If you want to analyze the network traffic between nodes on a specific cluster, you can install tcpdump on the cluster and use it to dump the network packet details to pcap files. The pcap files can then be downloaded to a local machine for analysis.
Create the tcpdump init script
Run this sample script in a notebook on the cluster to create the init script.
%python
dbutils.fs.put("dbfs:/databricks/<path-to-init-script>/tcp_dump.sh",'''
#!/bin/bash
DB_CLUSTER_ID=$(echo $HOSTNAME | awk -F '-' '{print$1"-"$2"-"$3}')

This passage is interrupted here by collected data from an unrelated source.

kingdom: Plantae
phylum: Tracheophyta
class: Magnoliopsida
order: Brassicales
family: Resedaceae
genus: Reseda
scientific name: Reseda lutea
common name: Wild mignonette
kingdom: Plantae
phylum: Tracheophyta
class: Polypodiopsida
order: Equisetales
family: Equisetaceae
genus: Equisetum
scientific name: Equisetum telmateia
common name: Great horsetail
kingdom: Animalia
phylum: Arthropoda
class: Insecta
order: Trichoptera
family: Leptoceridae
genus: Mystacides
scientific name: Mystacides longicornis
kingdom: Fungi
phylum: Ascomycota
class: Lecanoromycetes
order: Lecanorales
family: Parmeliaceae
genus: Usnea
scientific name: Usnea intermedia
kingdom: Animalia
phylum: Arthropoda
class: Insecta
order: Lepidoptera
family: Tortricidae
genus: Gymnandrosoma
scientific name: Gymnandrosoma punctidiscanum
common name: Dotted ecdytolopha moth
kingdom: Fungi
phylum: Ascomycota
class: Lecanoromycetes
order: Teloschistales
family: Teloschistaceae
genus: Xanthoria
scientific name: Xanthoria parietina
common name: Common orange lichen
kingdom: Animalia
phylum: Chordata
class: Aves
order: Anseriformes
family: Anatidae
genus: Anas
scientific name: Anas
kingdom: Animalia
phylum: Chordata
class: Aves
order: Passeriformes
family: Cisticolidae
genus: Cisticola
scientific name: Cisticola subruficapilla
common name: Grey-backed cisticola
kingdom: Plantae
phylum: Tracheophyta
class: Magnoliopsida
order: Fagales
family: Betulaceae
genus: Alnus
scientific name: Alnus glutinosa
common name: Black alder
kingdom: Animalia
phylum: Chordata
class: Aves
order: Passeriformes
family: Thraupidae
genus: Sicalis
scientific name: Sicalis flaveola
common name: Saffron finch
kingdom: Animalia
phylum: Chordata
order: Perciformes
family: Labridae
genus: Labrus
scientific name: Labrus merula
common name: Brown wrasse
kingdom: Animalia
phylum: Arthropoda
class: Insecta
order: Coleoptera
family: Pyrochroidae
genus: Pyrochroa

if [[ ! -d /dbfs/databricks/tcpdump/${DB_CLUSTER_ID} ]] ; then
sudo mkdir -p /dbfs/databricks/tcpdump/${DB_CLUSTER_ID}
fi
BASEDIR="/dbfs/databricks/tcpdump/${DB_CLUSTER_ID}"
mkdir -p ${BASEDIR}
MYIP=$(ip route get 10 | awk '{print $NF;exit}')
echo "initiating tcpdump"
sudo tcpdump -w ${BASEDIR}/trace_%Y_%m_%d_%H_%M_%S_${MYIP}.pcap -W 1000 -G 1800 -C 200 &
echo "initiated tcpdump"''', True))
Remember the path to the init script. You will need it when configuring your cluster.
Configure the init script
Follow the documentation to configure a cluster-scoped init script (AWS | Azure | GCP).
Specify the path to the init script. Use the same path that you used in the sample script (dbfs://databricks/<path-to-init-script>/tcp_dump.sh)
After configuring the init script, restart the cluster.
Locate pcap files
Once the cluster has started, it automatically starts creating pcap files which contain the recorded network information.
The pcap files are located in the folder dbfs://databricks/tcpdump/${<cluster-id>}.
Download pcap files
Download the pcap files to your local host for analysis.
There are multiple ways to download files to your local machine. One option is the Databricks CLI (AWS | Azure).